Anyway, right now I’m making WordPress sites for Sun-Cutter and for the Annotated Raven’s Children. Having already created an account on WordPress.com for my (rarely updated) romance blog, I discovered that it is incredibly easy to create new WordPress accounts and manage them all from the same hub. So now annotatedravenschildren.wordpress.com is a go, and so is kismetsuncutter.wordpress.com. (No real content in either place yet; I’m still getting them set up — well, at the moment, trying to figure out how I can stop the site scheme I chose for the Sun-Cutter site from putting a line around all my images. Knock it off, CSS!) I also figured it would be a good idea to lock down the “laylalawlor” name at WordPress too, since in both the above cases, the addresses I really wanted (“ravenschildren” and “suncutter”) were already taken.

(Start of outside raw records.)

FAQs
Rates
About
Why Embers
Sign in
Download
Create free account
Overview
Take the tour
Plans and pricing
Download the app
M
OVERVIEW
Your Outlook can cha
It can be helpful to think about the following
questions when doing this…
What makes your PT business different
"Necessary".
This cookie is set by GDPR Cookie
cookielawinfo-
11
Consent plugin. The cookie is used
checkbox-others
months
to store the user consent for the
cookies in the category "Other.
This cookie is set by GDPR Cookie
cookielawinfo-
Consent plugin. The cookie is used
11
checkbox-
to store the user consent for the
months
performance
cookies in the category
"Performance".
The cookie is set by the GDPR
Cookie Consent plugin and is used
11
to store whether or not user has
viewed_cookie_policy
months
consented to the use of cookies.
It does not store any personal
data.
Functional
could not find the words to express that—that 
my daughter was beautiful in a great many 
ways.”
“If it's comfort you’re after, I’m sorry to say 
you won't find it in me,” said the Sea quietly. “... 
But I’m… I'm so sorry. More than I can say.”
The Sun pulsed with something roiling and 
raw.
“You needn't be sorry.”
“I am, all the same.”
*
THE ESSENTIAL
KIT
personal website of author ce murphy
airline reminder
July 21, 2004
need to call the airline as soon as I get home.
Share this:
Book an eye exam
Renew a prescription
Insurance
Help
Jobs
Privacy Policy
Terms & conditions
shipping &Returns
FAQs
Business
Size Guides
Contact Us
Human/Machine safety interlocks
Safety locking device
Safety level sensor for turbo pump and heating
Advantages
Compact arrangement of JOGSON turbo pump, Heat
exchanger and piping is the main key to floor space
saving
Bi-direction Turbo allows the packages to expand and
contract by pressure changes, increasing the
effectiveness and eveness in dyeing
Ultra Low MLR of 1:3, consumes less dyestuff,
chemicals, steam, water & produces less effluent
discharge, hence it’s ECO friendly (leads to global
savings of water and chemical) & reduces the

… which is partly because WordPress’s rules for deleting accounts are STUPID. You can only delete an account by completely locking it out of the system, so that no one else, including you, will ever be able to use that address again. Why would they do that?! I much prefer LJ’s system, where a deleted username can either redirect to your new site or become available for other people to use. Once you select a WordPress username, no one can EVER use that name at WordPress, and if you delete it, you can’t ever change your mind and undelete it. Right now I have a spare WordPress account that I (somewhat stupidly) made in the beginning, back when I was futzing around with different romance aliases and thought I wanted to be Lenora Glass. (Turned out I didn’t.) But I like that pseud and I’m keeping the account even though it’s just visual clutter on my dashboard, because otherwise I can never ever use it again at WordPress.com.
(Seriously, why would they do that, WHY.)
Other than that, though, I like WordPress a lot. Most of my site management on my website is now being done that way; I still have some tag cleanup to do at LJ/DW to get the two of them in sync with the way I’m handling tags at WordPress, but, now that I’ve managed to staunch the tide of spam by setting it to registered users only, I’m quite comfortable working with it. When I start updating the Kismet and Raven’s Children wordpress accounts, I will probably crosspost them to LJ & DW much as I’ve been doing with my main laylalawlor.com blog (where I’m typing this update right now); there’s no reason, I think, why you can’t crosspost from multiple WordPress blogs into the same LJ account.
A partial website “to do” list for the next couple of weeks:
- Get the Sun-Cutter and Raven’s Children archives set up on WordPress, so that I can start updating RC again.
- Somehow figure out a good fiction archive interface for my website. (I want to start posting free short stories and putting up ebook versions of the fiction I already have online, but I’m not sure exactly how I want to handle it. Right now it is, like all else, a scattered mess.)
- Set up a website store, selling books, art, ebooks, etc. (Aargh, so overdue!)